FIG. 4 is a longitudinal sectional view of a conventional high-frequency heating device.

FIG. 5 is a horizontal sectional view of a conventional high-frequency heating device.

6A is a graph showing the relationship between the number of rotations of a circulating fan motor of a conventional high-frequency heating device and the power supply voltage. FIG. 6B is a graph showing the relationship between the amount of air blown out from an exhaust port of a blower guide of the conventional high-frequency heating device and the power supply voltage. Graph showing relationship

[Explanation of symbols]

 41 heating chamber 43 magnetron 55 heater 62 circulation fan motor 65 intake port 66 exhaust port 67 air guide 70 damper

Claims (1)

[Claims] 1. A heating chamber for storing an object to be heated, a high frequency generator for irradiating the heating chamber with radio waves, a heater for heating the heating chamber, and a power supply for driving the high frequency generator and the heater.
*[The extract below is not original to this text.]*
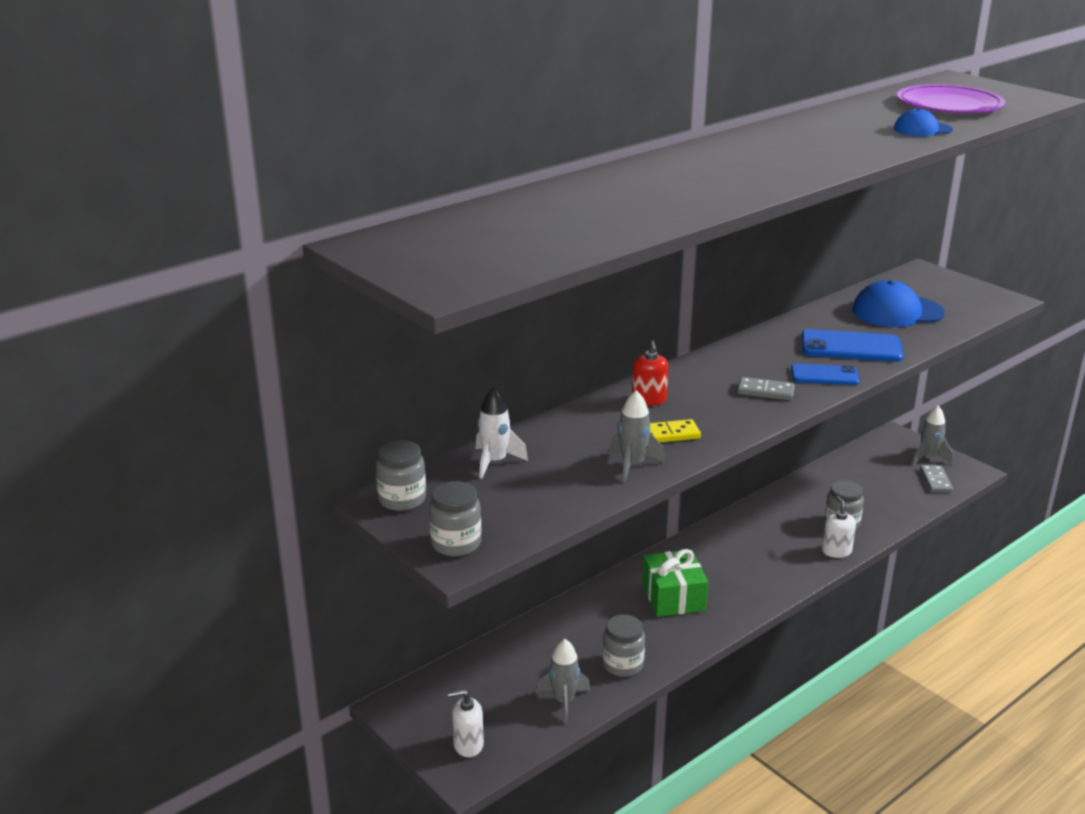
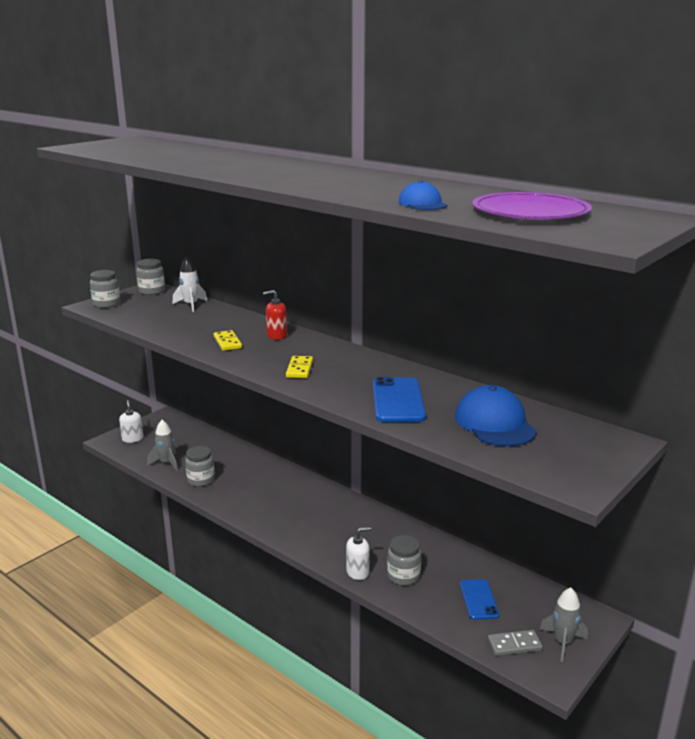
camera: 80 degrees right, 5 degrees down
(632, 465) = (186, 335): grey rocket -> none
(673, 597) = (276, 495): green gift -> none
(765, 391) = (299, 369): grey domino -> yellow domino
(824, 375) = (335, 389): blue phone -> blue phone (478, 599)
A cooling fan motor for cooling the high frequency generator, the power supply unit and components in the device, and a circulating fan motor for cooling the power supply unit and components in the device,
A blower guide for circulating cooling air in the device, and the blower guide provided with an intake port and an exhaust port around the circulation fan motor; and an intake port or an exhaust port of the blower guide. A high-frequency heating device comprising a damper having a function of changing an opening area of an intake port or an exhaust port by a wind pressure generated according to a rotation speed of the circulation fan motor.